Rosarie Tucci '02, working this year at the United Nations after having graduated from BC with a double major in political science and communication, travels to Bulgaria to study the human-rights work of non-governmental organizations. Future goals include graduate studies in human rights and conflict resolution, or working at a think-tank. Influential faculty: Adj. Asst. Prof. Mariela Dakova (Slavic and Eastern Languages), Adj. Assoc. Prof. Paul Christensen (Political Science), Assoc. Prof. Ann Marie Barry (Communication), Assoc. Prof. Margaret Thomas (Slavic and Eastern Languages).

Marta Villacorta '03, of Bay Shore, NY. .

In other fellowship-related news, Pasha Mirazimi '03, working with Assoc. Prof. Udayan Mohanty (Chemistry), has been awarded the Norris/Richards Undergraduate Summer Research Scholarship from the Northeast Section of the American Chemical Society.
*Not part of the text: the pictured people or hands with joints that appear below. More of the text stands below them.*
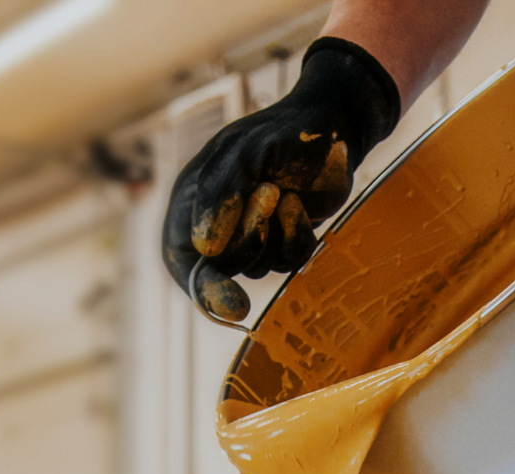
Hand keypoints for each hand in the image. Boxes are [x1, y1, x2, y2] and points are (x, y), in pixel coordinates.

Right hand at [163, 38, 400, 322]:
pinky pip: (288, 261)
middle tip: (269, 193)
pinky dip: (297, 237)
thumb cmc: (281, 133)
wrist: (331, 126)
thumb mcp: (244, 152)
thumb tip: (204, 247)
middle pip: (224, 268)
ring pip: (258, 267)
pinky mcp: (283, 239)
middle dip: (251, 236)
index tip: (233, 306)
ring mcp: (251, 233)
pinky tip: (299, 204)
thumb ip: (220, 194)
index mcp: (191, 201)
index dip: (204, 288)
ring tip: (284, 191)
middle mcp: (216, 223)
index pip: (183, 259)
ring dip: (276, 234)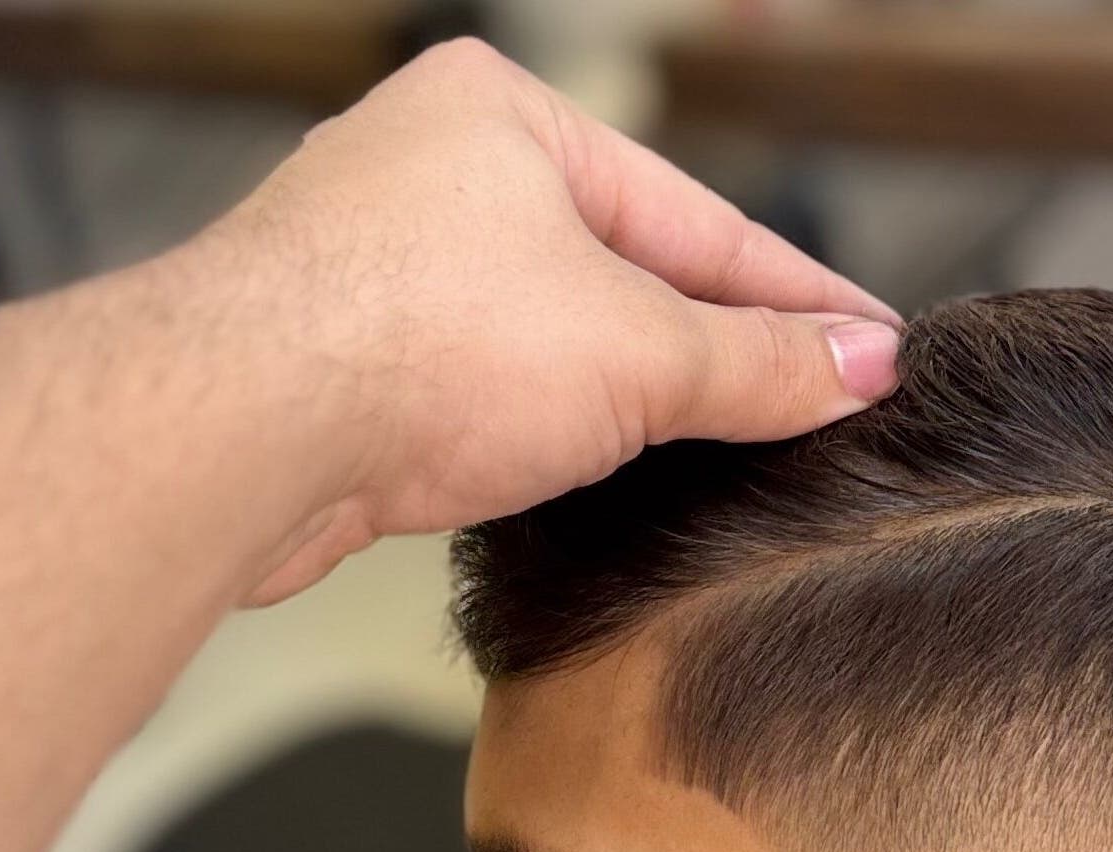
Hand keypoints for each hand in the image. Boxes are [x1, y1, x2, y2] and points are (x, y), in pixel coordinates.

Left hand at [185, 37, 901, 604]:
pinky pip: (490, 383)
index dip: (799, 298)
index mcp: (508, 118)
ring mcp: (383, 264)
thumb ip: (758, 364)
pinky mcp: (347, 356)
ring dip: (636, 395)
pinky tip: (602, 471)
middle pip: (629, 273)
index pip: (700, 220)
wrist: (239, 429)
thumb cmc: (416, 342)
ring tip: (727, 451)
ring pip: (556, 333)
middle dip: (718, 345)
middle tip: (817, 408)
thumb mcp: (638, 353)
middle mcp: (438, 171)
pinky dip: (555, 425)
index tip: (873, 351)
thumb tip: (862, 368)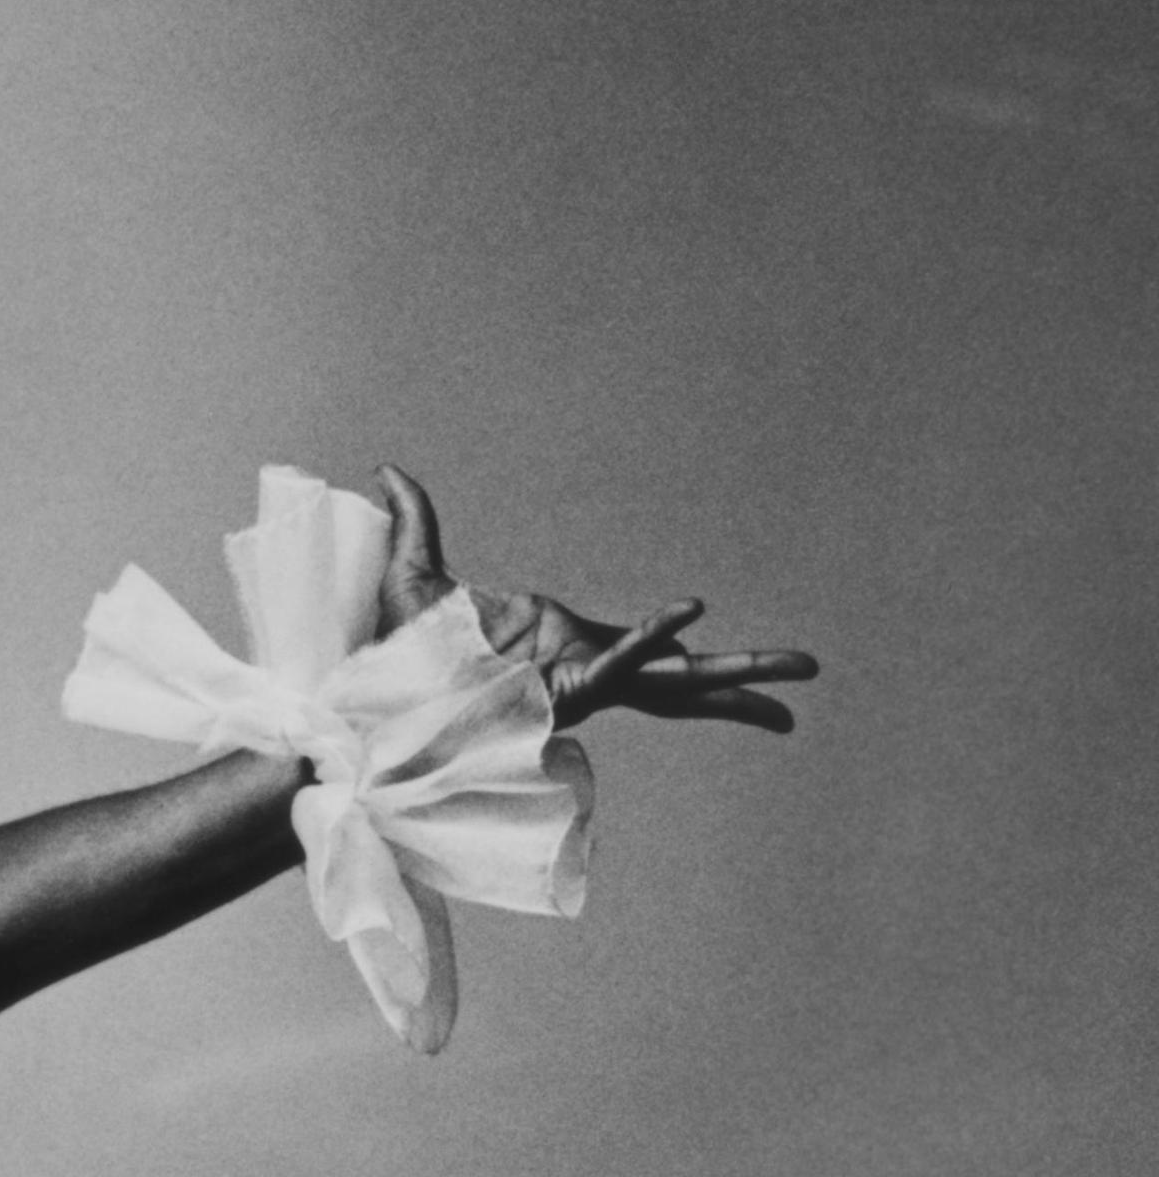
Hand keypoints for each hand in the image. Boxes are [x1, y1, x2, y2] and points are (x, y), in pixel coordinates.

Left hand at [374, 465, 815, 735]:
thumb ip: (415, 520)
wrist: (367, 706)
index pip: (638, 652)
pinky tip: (694, 616)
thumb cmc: (387, 657)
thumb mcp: (410, 573)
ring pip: (673, 683)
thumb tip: (386, 469)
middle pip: (681, 678)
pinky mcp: (562, 694)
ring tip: (800, 676)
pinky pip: (619, 663)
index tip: (711, 637)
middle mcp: (583, 672)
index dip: (675, 646)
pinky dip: (653, 639)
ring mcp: (579, 685)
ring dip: (734, 675)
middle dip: (742, 677)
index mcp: (564, 649)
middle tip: (809, 676)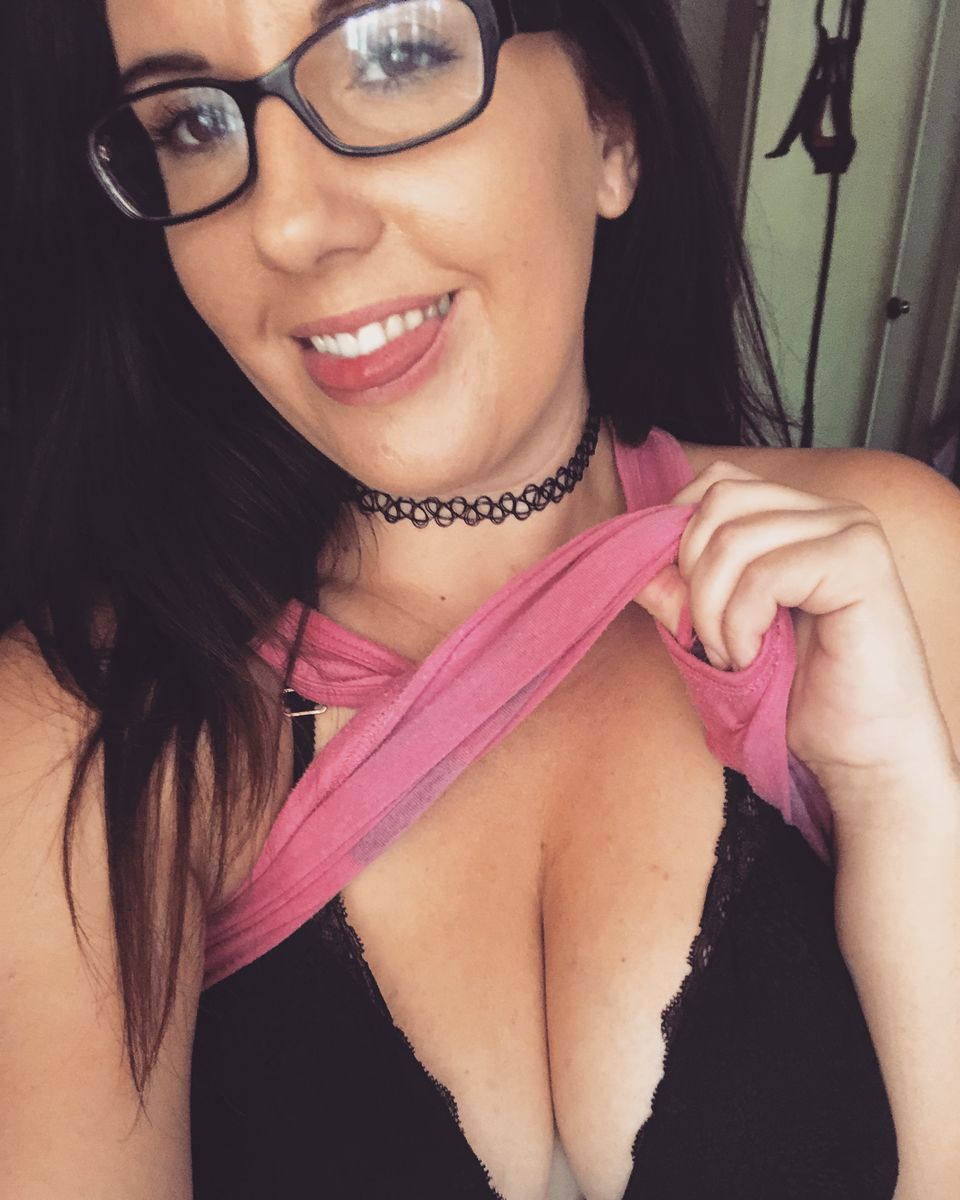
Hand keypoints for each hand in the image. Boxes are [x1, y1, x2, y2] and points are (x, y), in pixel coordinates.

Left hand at [633, 460, 957, 806]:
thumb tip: (629, 556)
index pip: (717, 484)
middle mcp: (829, 513)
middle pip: (718, 503)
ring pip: (733, 539)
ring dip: (713, 612)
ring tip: (735, 656)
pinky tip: (756, 658)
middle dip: (692, 577)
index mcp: (799, 517)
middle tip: (707, 637)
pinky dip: (741, 625)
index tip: (679, 600)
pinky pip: (764, 575)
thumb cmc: (796, 696)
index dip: (680, 535)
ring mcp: (850, 532)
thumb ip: (677, 591)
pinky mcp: (861, 564)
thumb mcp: (716, 633)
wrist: (862, 755)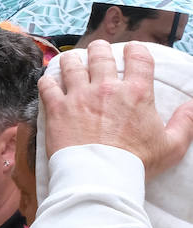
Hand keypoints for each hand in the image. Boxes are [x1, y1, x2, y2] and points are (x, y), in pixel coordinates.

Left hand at [45, 41, 192, 176]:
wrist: (100, 177)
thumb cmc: (136, 164)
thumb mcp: (172, 145)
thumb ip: (186, 122)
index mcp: (137, 93)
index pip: (139, 58)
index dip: (135, 50)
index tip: (131, 49)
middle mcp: (107, 88)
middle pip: (101, 55)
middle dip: (100, 49)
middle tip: (98, 50)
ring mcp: (79, 96)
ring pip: (72, 65)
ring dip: (72, 59)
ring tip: (72, 59)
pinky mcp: (57, 109)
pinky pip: (48, 86)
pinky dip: (47, 80)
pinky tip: (48, 81)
Alexander Demidov '04 has received a Barry M. Goldwater Scholarship, the premier undergraduate award in math, engineering and the sciences. Demidov plans to pursue a doctorate in theoretical physics, possibly specializing in superconductivity.

Kevin Hoskins '04 has won a $32,000 Beinecke Scholarship, which is awarded to "young men and women of exceptional promise" for graduate study.

Daetwan Williams '02, completing his first year at University of Louisville Medical School, has won a National Medical Fellowship to carry out research in the lab of Prof. Thomas Chiles (Biology).